The U.S. National Security Agency (NSA) has recommended that the White House drop the phone surveillance program that collects information about millions of U.S. phone calls and text messages–or at least that’s what they want you to believe.
According to sources who spoke to the Wall Street Journal, the logistical and legal burdens of maintaining the program, which was set up in the aftermath of the September 11 attacks in 2001, outweigh any intelligence benefits it brings. The details of the sweeping surveillance system, which reportedly collected billions of records per day in its hunt for potential terrorists, were leaked by former intelligence contractor Edward Snowden in 2013. While Snowden was forced into exile, Congress went on to pass the USA Freedom Act in 2015, which shrank the program to a few hundred million records per year.
As privacy watchers and (some) members of Congress started to pay attention to the legal implications of the program and its impact on Fourth Amendment rights and more, the NSA reportedly cut back on its use, apparently because of all those aggravating people whining about rights abuses.
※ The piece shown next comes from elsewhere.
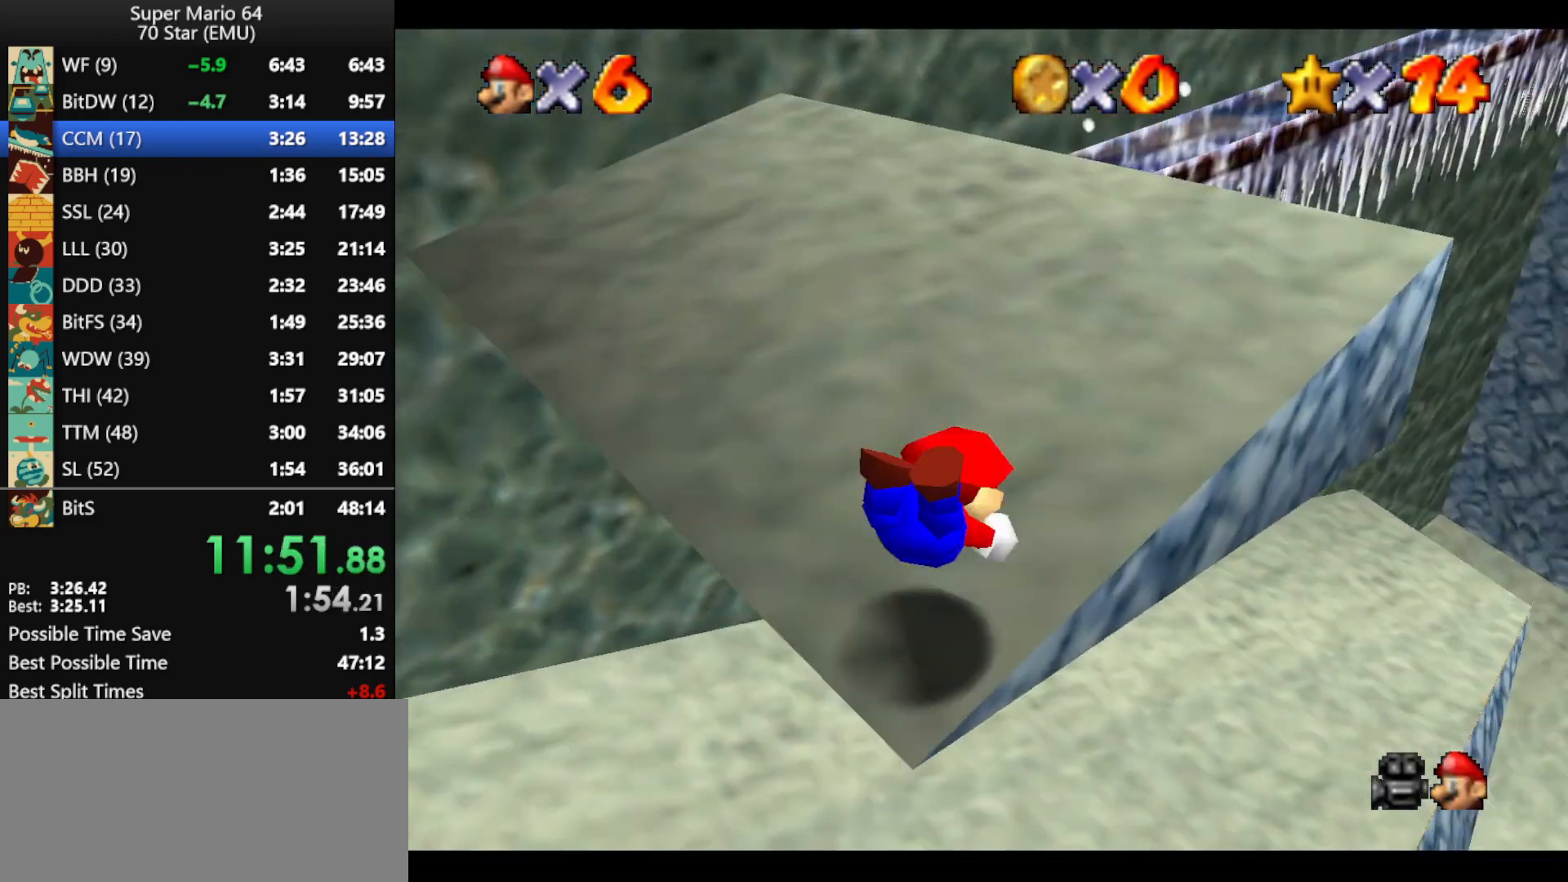
{"buttons": [], "left_stick": "up", "events": [[67, "left_stick", "up-right"], [100, "A", "down"], [100, "B", "down"], [167, "C_DOWN", "down"], [233, "B", "up"], [333, "C_DOWN", "up"], [333, "left_stick", "up"], [367, "A", "up"]]}
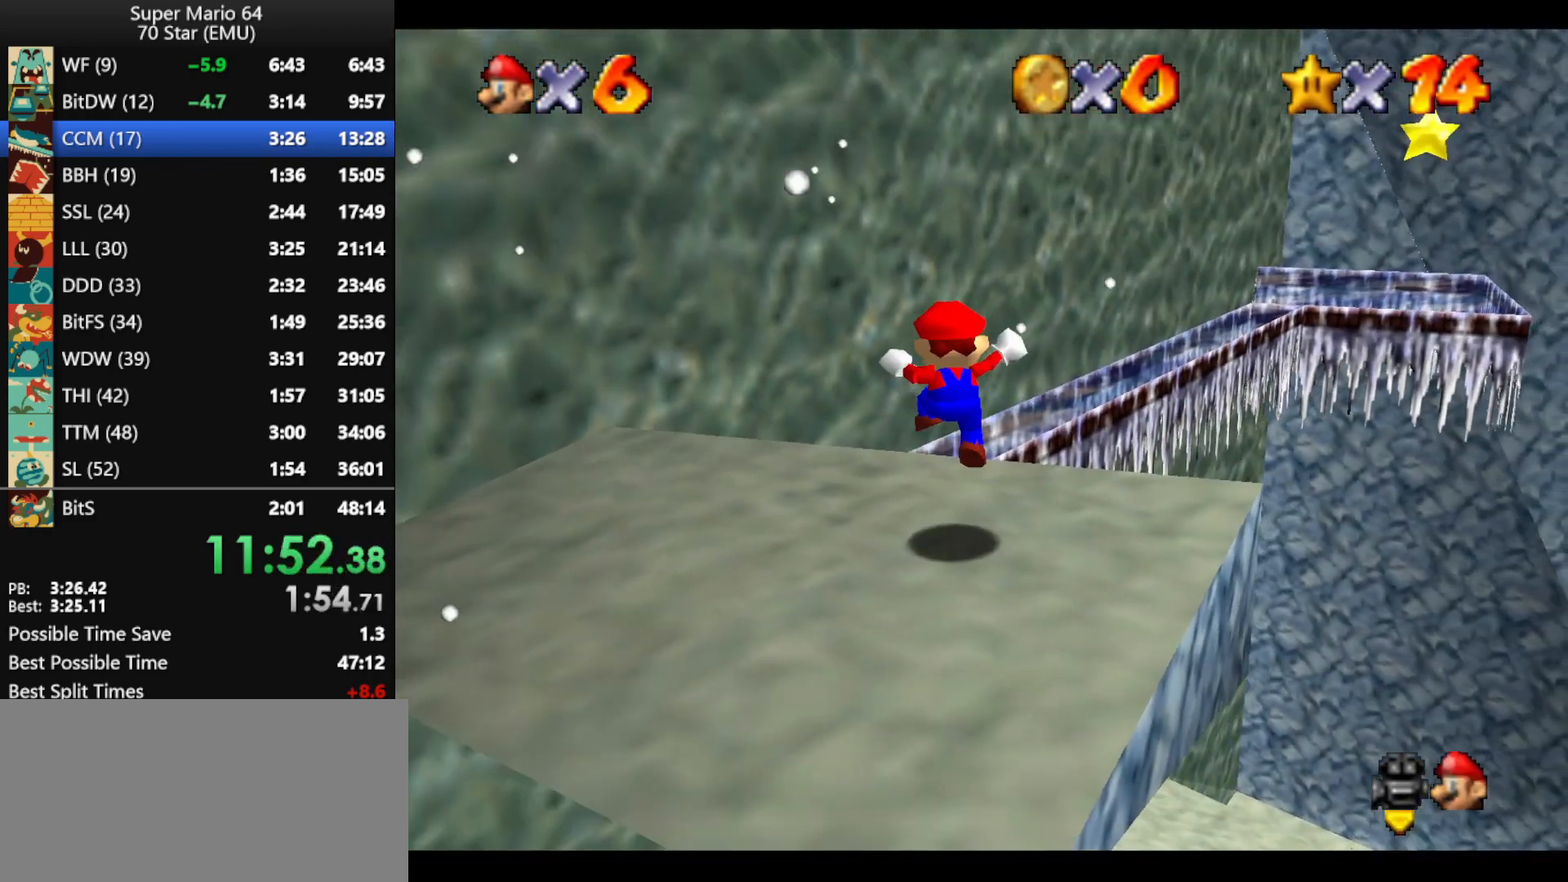
{"buttons": [], "left_stick": "up-right", "events": [[300, "left_stick", "up-right"]]}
Earlier this year, Republican congressional national security adviser Luke Murry claimed that, due to compliance and technical issues, the NSA hadn’t even been using the system for six months.
It’s an interesting turn of events considering that, in the past, the NSA was pretty darned insistent that widespread data collection was vital to protecting national security. President Barack Obama’s former NSA director, Keith B. Alexander, once told the New York Times that “he saw no effective alternative to the NSA’s bulk collection of telephone and other electronic metadata from Americans.” Of course, the NSA may have just decided to outsource the program, or found new tech to do its surveillance.
While the NSA has made its formal recommendation to drop the program, ultimately it’s up to the White House whether to renew it or not.